Ucrânia – a vítima recente da velha lógica imperial

E não podemos esquecer a malograda Ucrânia. Sem o apoio e o incentivo dos EUA a guerra nunca teria durado tanto tempo. Não se teriam perdido tantas vidas. Mas estava em causa defender um país vítima de uma guerra imperial movida por Putin e, com isso, salvaguardar a possibilidade de uma futura agressão ao leste europeu.

Ao ceder em toda a linha perante as pretensões de Putin, ao negociar nas costas da Ucrânia e sem qualquer consideração pelos Estados europeus, Trump está efetivamente a a “ajudar Putin a sair do isolamento” internacional, como afirmou Zelensky e, mais, de certa forma a dividir a Ucrânia (que perde território e é forçada a abandonar as suas pretensões futuras de adesão à NATO) ao partilhar esferas de influência ao velho estilo imperial – como outrora se dividiu a Polónia.
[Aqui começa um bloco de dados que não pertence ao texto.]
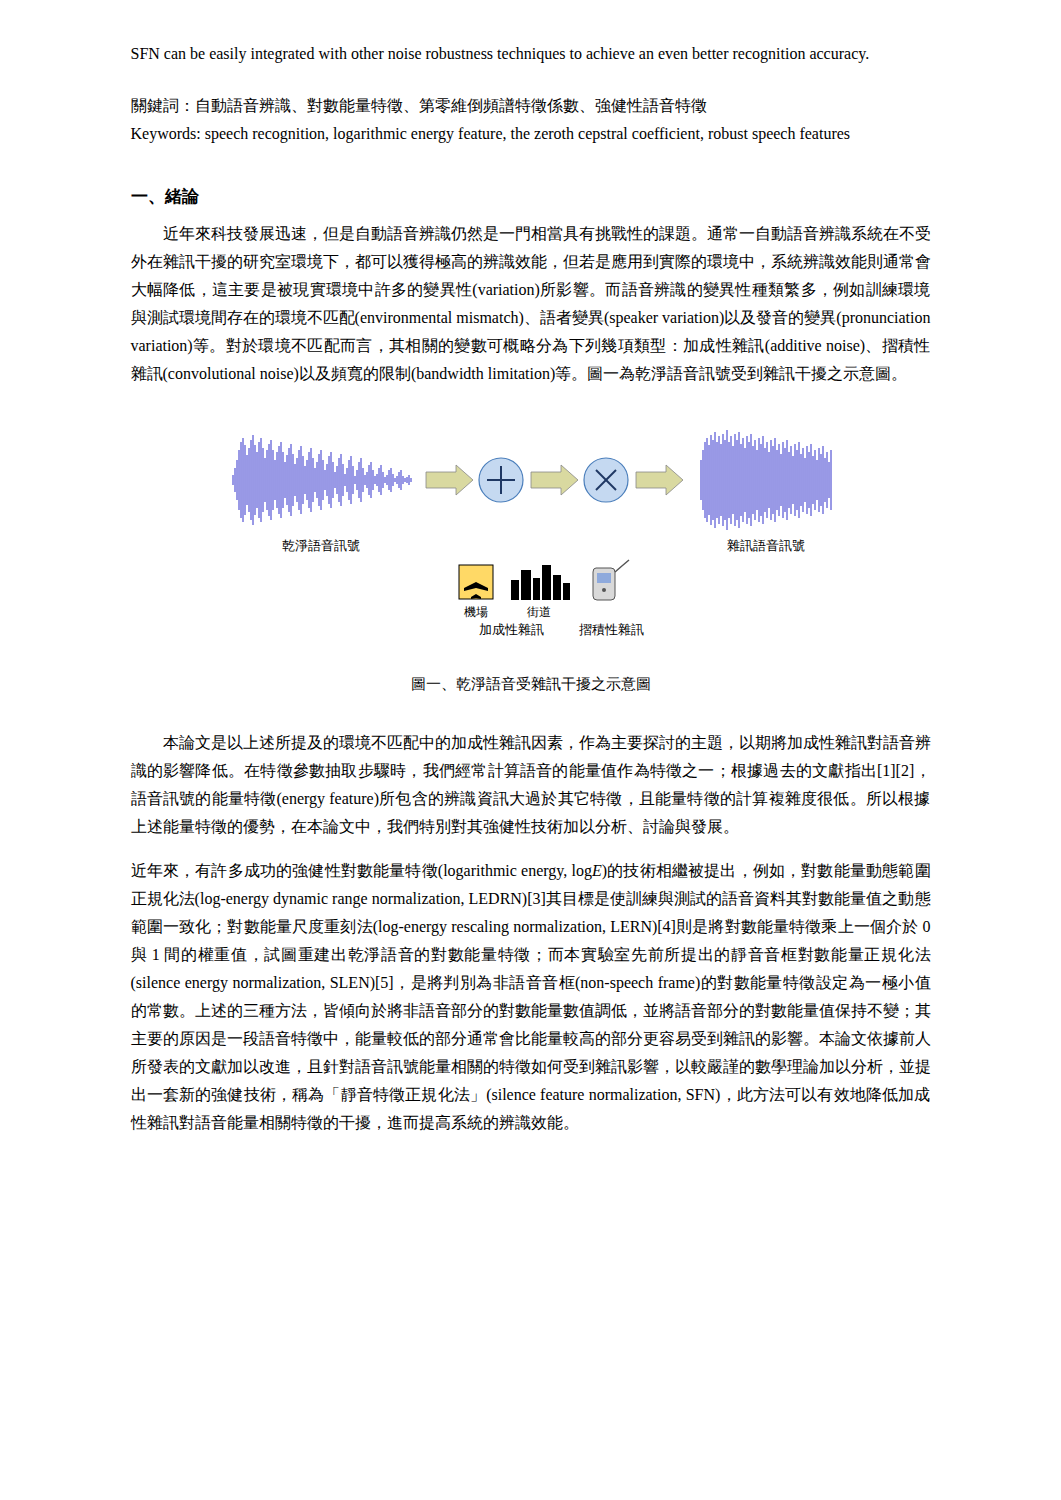SFN can be easily integrated with other noise robustness techniques to achieve an even better recognition accuracy.
關鍵詞：自動語音辨識、對數能量特徵、第零維倒頻譜特徵係數、強健性語音特徵
Keywords: speech recognition, logarithmic energy feature, the zeroth cepstral coefficient, robust speech features
一、緒論
近年來科技發展迅速，但是自動語音辨識仍然是一門相當具有挑戰性的課題。通常一自動語音辨識系統在不受外在雜訊干擾的研究室環境下，都可以獲得極高的辨識效能，但若是應用到實際的環境中，系統辨識效能則通常會大幅降低，這主要是被現實環境中許多的變異性(variation)所影響。而語音辨識的變異性種類繁多，例如訓練環境與測試環境間存在的環境不匹配(environmental mismatch)、語者變異(speaker variation)以及發音的變異(pronunciation variation)等。對於環境不匹配而言，其相關的變數可概略分為下列幾項類型：加成性雜訊(additive noise)、摺積性雜訊(convolutional noise)以及頻寬的限制(bandwidth limitation)等。圖一為乾淨語音訊號受到雜訊干擾之示意圖。
乾淨語音訊號 雜訊語音訊號 機場 街道 加成性雜訊 摺積性雜訊
圖一、乾淨語音受雜訊干擾之示意圖
本論文是以上述所提及的環境不匹配中的加成性雜訊因素，作為主要探討的主題，以期將加成性雜訊對語音辨識的影響降低。在特徵參數抽取步驟時，我們經常計算語音的能量值作為特徵之一；根據過去的文獻指出[1][2]，語音訊號的能量特徵(energy feature)所包含的辨識資訊大過於其它特徵，且能量特徵的計算複雜度很低。所以根據上述能量特徵的優勢，在本論文中，我們特別對其強健性技術加以分析、討論與發展。
近年來，有許多成功的強健性對數能量特徵(logarithmic energy, logE)的技術相繼被提出，例如，對數能量動態範圍正規化法(log-energy dynamic range normalization, LEDRN)[3]其目標是使訓練與測試的語音資料其對數能量值之動態範圍一致化；對數能量尺度重刻法(log-energy rescaling normalization, LERN)[4]則是將對數能量特徵乘上一個介於 0 與 1 間的權重值，試圖重建出乾淨語音的對數能量特徵；而本實驗室先前所提出的靜音音框對數能量正規化法(silence energy normalization, SLEN)[5]，是將判別為非語音音框(non-speech frame)的對數能量特徵設定為一極小值的常數。上述的三種方法，皆傾向於將非語音部分的對數能量數值調低，並將語音部分的對數能量值保持不變；其主要的原因是一段語音特徵中，能量較低的部分通常會比能量較高的部分更容易受到雜訊的影響。本論文依據前人所發表的文獻加以改進，且針對語音訊號能量相關的特徵如何受到雜訊影響，以較嚴謹的數學理論加以分析，並提出一套新的強健技術，稱為「靜音特徵正規化法」(silence feature normalization, SFN)，此方法可以有效地降低加成性雜訊對語音能量相關特徵的干擾，進而提高系統的辨識效能。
A posição americana é neste momento claramente desavergonhada. Se, há dias se sugeria que Gaza se podia tornar uma ‘Riviera’ apoiada pelos interesses imobiliários americanos, agora exige-se o acesso a ‘terras raras’ e outros recursos da Ucrânia numa perspetiva de compensação pela ajuda militar e económica anteriormente prestada.

Agora sabemos o que encontramos do outro lado do Atlântico. Resta saber que papel poderá a Europa ter neste novo cenário de uma política internacional determinada por disputas territoriais e divisões de esferas de interesse entre potências – a ver se, pelo caminho, o medo não nos faz perder os nossos princípios.